**Working data:**
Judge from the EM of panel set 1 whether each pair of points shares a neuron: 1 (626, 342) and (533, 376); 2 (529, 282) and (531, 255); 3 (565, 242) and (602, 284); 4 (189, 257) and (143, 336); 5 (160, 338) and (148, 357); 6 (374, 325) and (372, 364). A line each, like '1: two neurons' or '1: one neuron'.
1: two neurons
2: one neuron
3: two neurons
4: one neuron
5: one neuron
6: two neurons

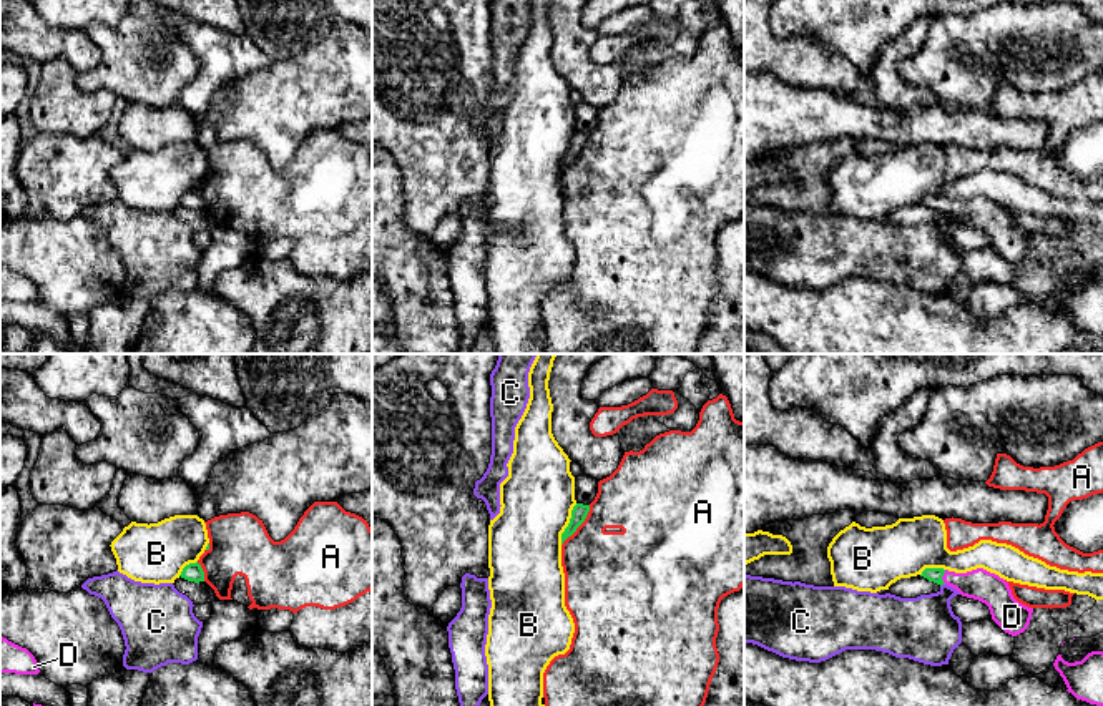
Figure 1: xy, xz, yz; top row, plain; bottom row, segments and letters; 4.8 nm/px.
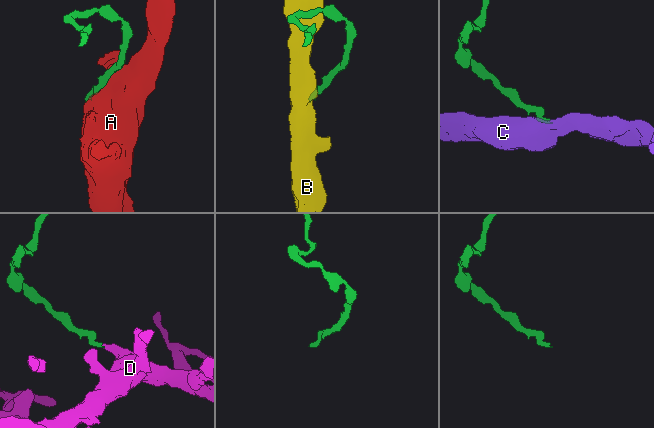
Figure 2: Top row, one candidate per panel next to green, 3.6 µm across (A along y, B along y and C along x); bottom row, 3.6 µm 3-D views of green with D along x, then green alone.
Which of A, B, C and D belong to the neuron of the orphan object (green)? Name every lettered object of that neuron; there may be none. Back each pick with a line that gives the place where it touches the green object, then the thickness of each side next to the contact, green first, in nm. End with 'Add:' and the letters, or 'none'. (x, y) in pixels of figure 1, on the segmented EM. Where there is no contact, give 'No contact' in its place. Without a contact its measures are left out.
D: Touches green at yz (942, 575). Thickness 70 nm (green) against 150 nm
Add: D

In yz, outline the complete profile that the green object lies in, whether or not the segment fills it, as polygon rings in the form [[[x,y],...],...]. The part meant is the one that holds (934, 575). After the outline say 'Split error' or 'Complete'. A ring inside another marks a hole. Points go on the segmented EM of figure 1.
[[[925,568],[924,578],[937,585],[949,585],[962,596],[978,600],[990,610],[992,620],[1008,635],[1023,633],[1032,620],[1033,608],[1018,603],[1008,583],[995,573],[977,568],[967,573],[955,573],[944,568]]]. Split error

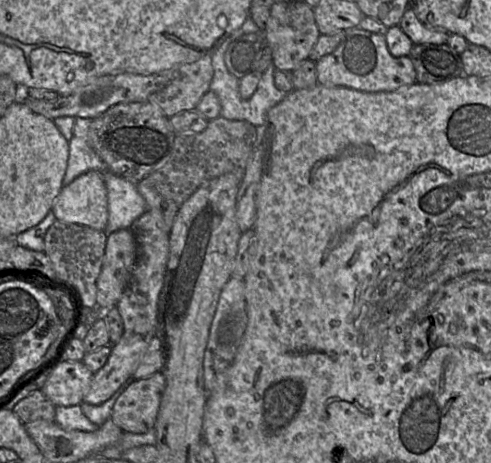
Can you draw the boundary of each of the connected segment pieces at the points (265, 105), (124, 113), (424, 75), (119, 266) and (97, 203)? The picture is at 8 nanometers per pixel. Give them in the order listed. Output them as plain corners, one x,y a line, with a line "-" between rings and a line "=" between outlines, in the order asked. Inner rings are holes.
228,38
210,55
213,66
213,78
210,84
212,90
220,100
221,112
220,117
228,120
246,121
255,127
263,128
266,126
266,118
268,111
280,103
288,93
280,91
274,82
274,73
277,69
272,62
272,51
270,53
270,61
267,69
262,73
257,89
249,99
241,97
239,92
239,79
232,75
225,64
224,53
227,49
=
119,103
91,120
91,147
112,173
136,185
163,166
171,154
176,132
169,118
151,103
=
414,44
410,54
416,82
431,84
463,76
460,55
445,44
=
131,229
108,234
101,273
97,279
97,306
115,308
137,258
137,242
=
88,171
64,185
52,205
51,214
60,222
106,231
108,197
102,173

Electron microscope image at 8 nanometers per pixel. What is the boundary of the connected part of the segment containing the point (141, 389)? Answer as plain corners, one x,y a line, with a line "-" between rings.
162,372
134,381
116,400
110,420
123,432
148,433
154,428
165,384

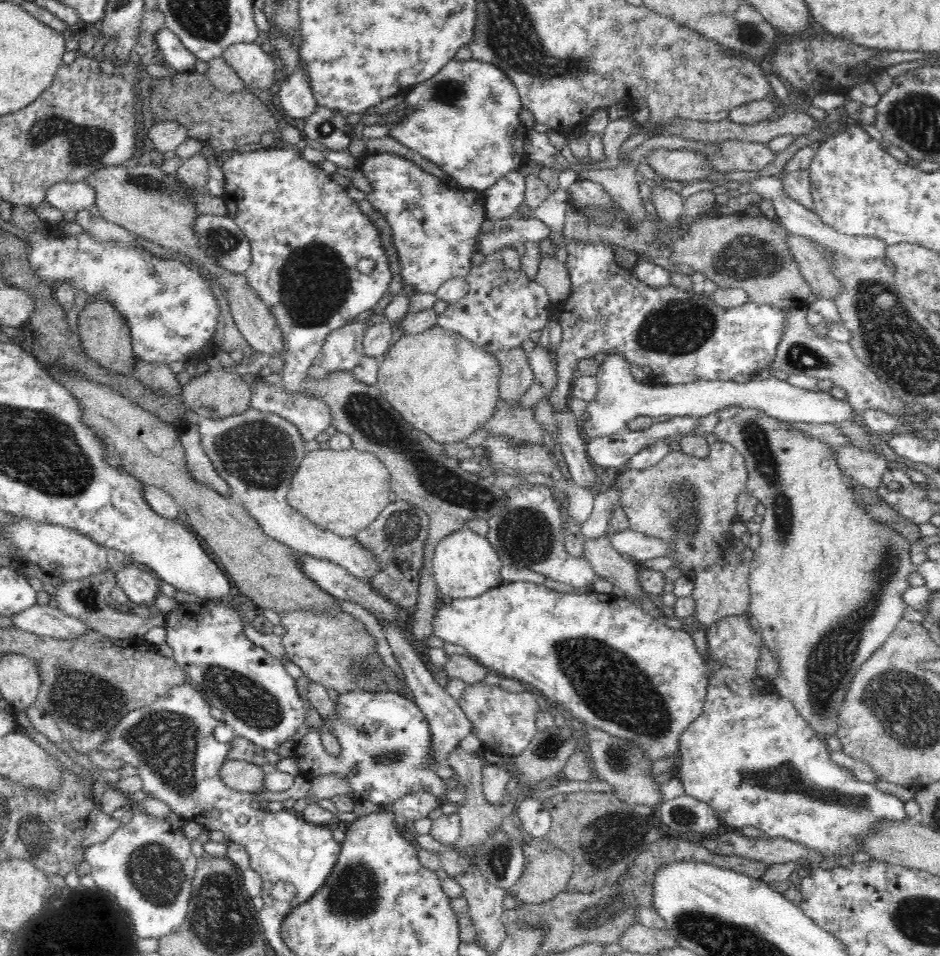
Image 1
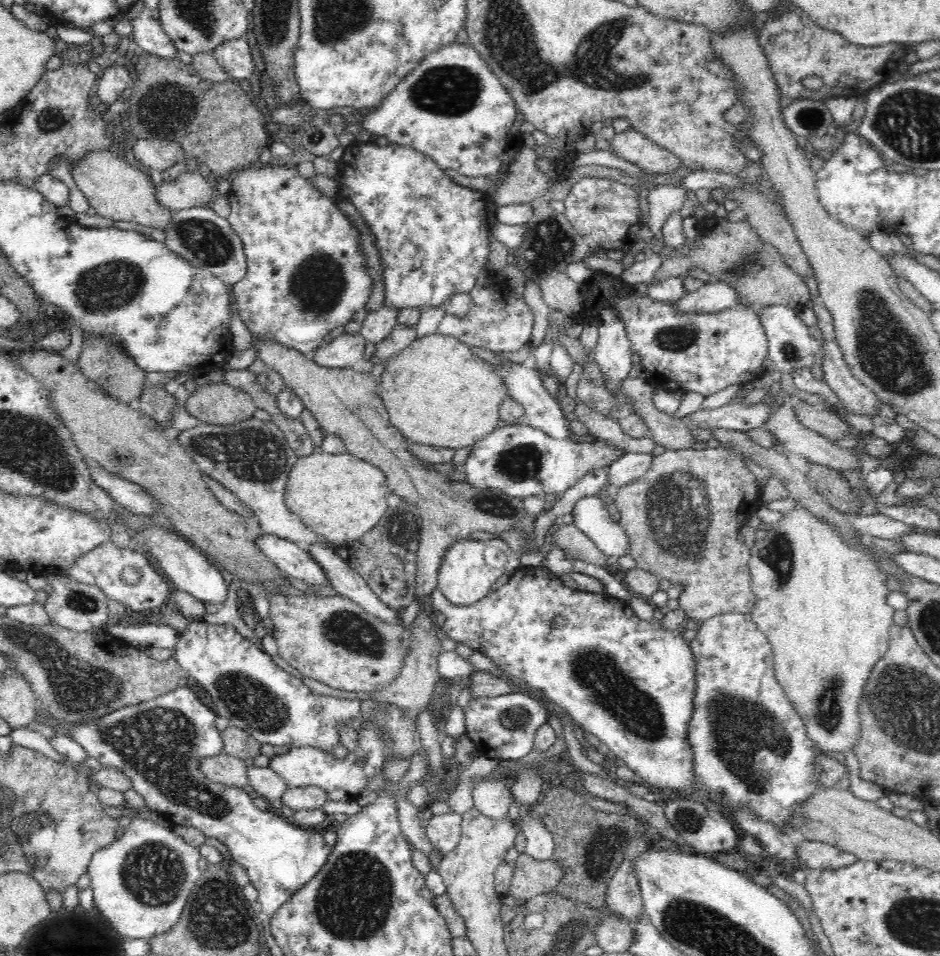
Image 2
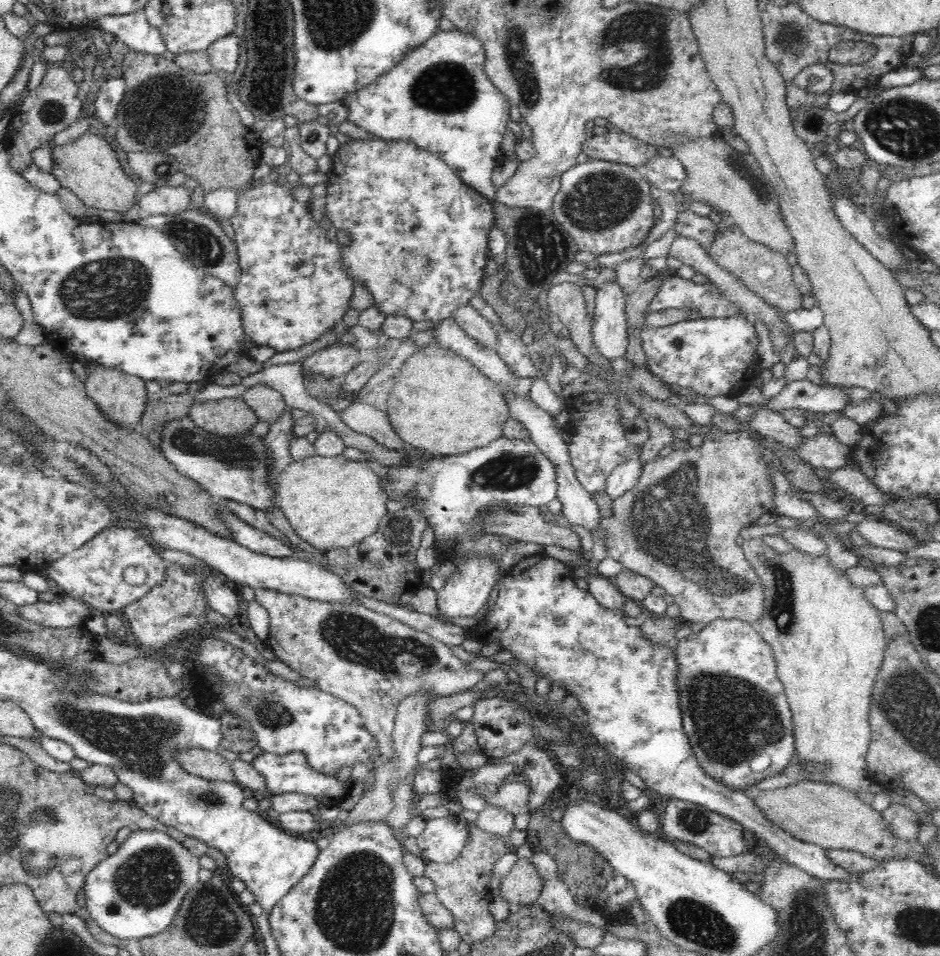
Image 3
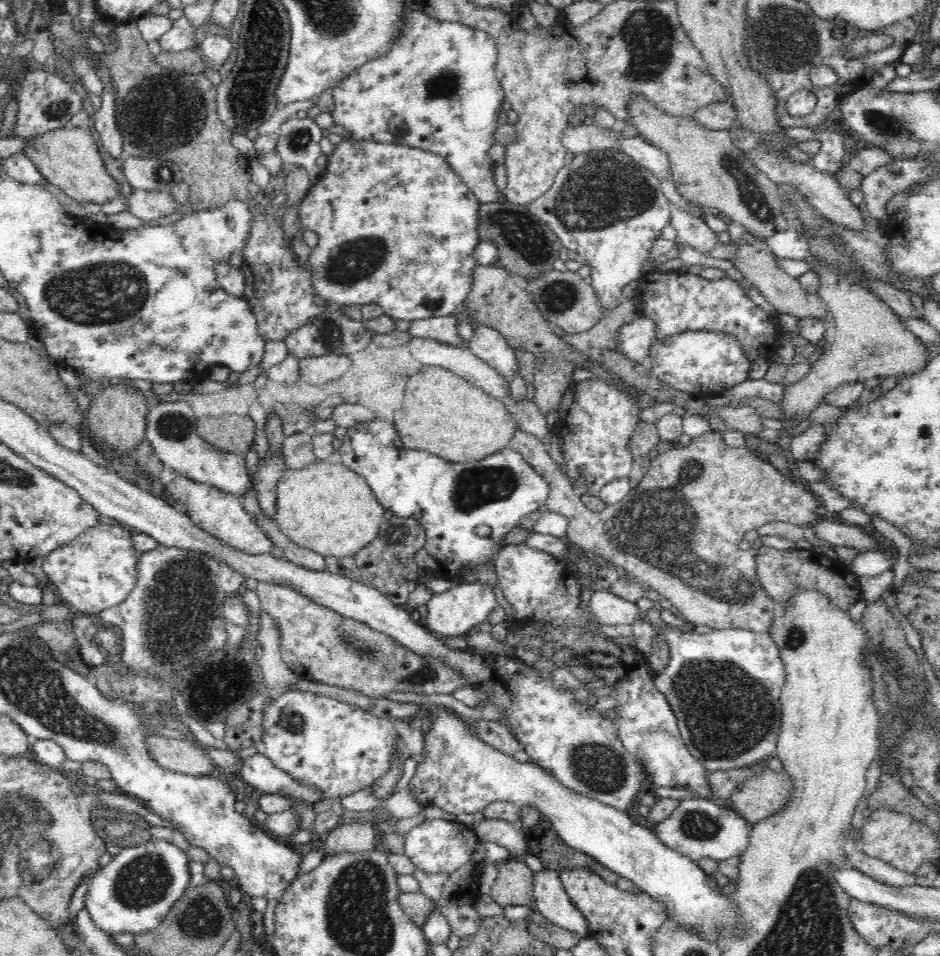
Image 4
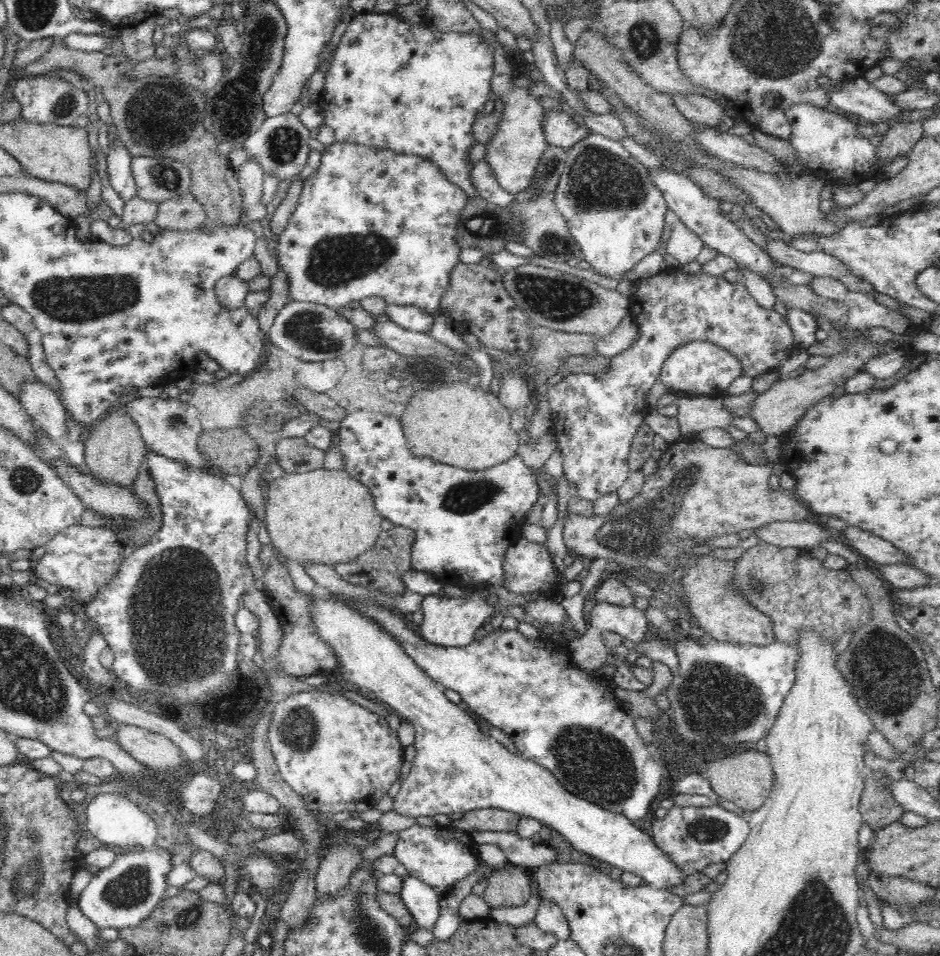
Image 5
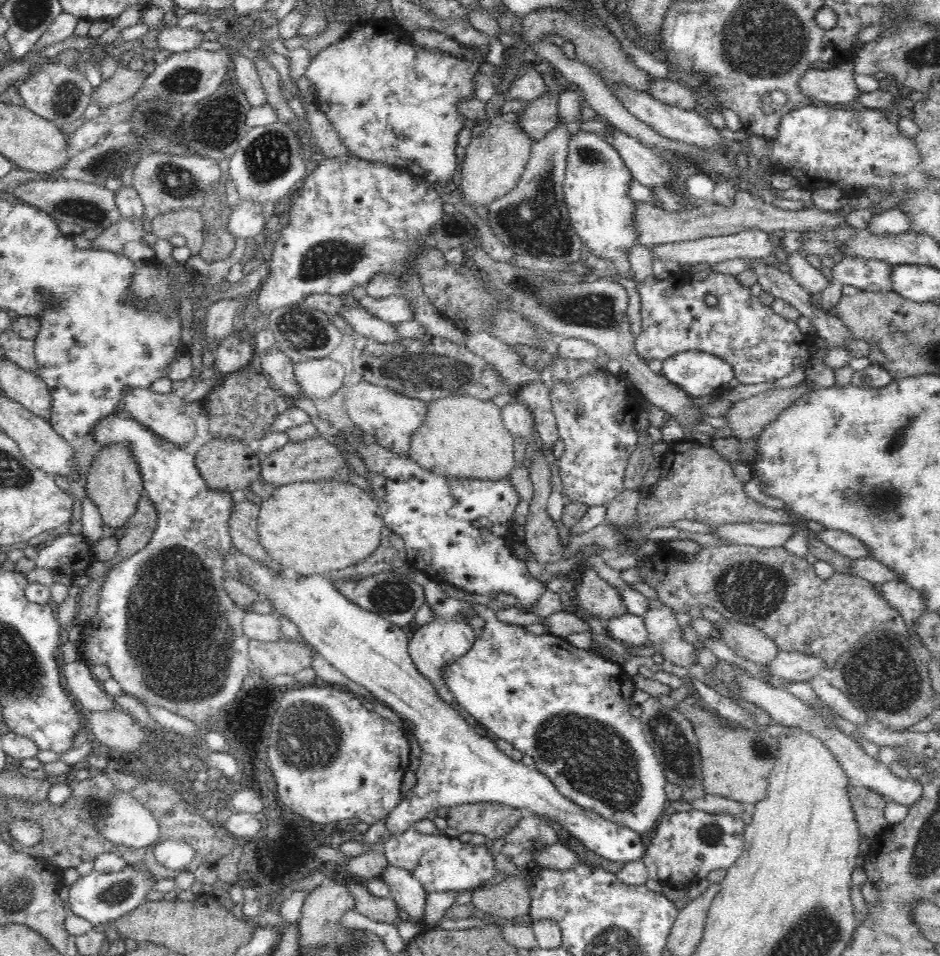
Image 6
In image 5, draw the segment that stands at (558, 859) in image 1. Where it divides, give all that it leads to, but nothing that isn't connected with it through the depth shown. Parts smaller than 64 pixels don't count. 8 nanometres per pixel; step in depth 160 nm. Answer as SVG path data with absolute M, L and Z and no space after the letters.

**Task description:**
Set the pictures aside and transcribe the data above exactly.

**Expected answer:**
Judge from the EM of panel set 1 whether each pair of points shares a neuron: 1 (626, 342) and (533, 376); 2 (529, 282) and (531, 255); 3 (565, 242) and (602, 284); 4 (189, 257) and (143, 336); 5 (160, 338) and (148, 357); 6 (374, 325) and (372, 364). A line each, like '1: two neurons' or '1: one neuron'.
1: two neurons
2: one neuron
3: two neurons
4: one neuron
5: one neuron
6: two neurons

Figure 1: xy, xz, yz; top row, plain; bottom row, segments and letters; 4.8 nm/px.
Figure 2: Top row, one candidate per panel next to green, 3.6 µm across (A along y, B along y and C along x); bottom row, 3.6 µm 3-D views of green with D along x, then green alone.
Which of A, B, C and D belong to the neuron of the orphan object (green)? Name every lettered object of that neuron; there may be none. Back each pick with a line that gives the place where it touches the green object, then the thickness of each side next to the contact, green first, in nm. End with 'Add:' and the letters, or 'none'. (x, y) in pixels of figure 1, on the segmented EM. Where there is no contact, give 'No contact' in its place. Without a contact its measures are left out.
D: Touches green at yz (942, 575). Thickness 70 nm (green) against 150 nm
Add: D

In yz, outline the complete profile that the green object lies in, whether or not the segment fills it, as polygon rings in the form [[[x,y],...],...]. The part meant is the one that holds (934, 575). After the outline say 'Split error' or 'Complete'. A ring inside another marks a hole. Points go on the segmented EM of figure 1.
[[[925,568],[924,578],[937,585],[949,585],[962,596],[978,600],[990,610],[992,620],[1008,635],[1023,633],[1032,620],[1033,608],[1018,603],[1008,583],[995,573],[977,568],[967,573],[955,573],[944,568]]]. Split error

Can you draw the boundary of each of the connected segment pieces at the points (265, 105), (124, 113), (424, 75), (119, 266) and (97, 203)? The picture is at 8 nanometers per pixel. Give them in the order listed. Output them as plain corners, one x,y a line, with a line "-" between rings and a line "=" between outlines, in the order asked. Inner rings are holes.
228,38
210,55
213,66
213,78
210,84
212,90
220,100
221,112
220,117
228,120
246,121
255,127
263,128
266,126
266,118
268,111
280,103
288,93
280,91
274,82
274,73
277,69
272,62
272,51
270,53
270,61
267,69
262,73
257,89
249,99
241,97
239,92
239,79
232,75
225,64
224,53
227,49
=
119,103
91,120
91,147
112,173
136,185
163,166
171,154
176,132
169,118
151,103
=
414,44
410,54
416,82
431,84
463,76
460,55
445,44
=
131,229
108,234
101,273
97,279
97,306
115,308
137,258
137,242
=
88,171
64,185
52,205
51,214
60,222
106,231
108,197
102,173

Electron microscope image at 8 nanometers per pixel. What is the boundary of the connected part of the segment containing the point (141, 389)? Answer as plain corners, one x,y a line, with a line "-" between rings.
162,372
134,381
116,400
110,420
123,432
148,433
154,428
165,384

Image 1
Image 2
Image 3
Image 4
Image 5
Image 6
In image 5, draw the segment that stands at (558, 859) in image 1. Where it divides, give all that it leads to, but nothing that isn't connected with it through the depth shown. Parts smaller than 64 pixels don't count. 8 nanometres per pixel; step in depth 160 nm. Answer as SVG path data with absolute M, L and Z and no space after the letters.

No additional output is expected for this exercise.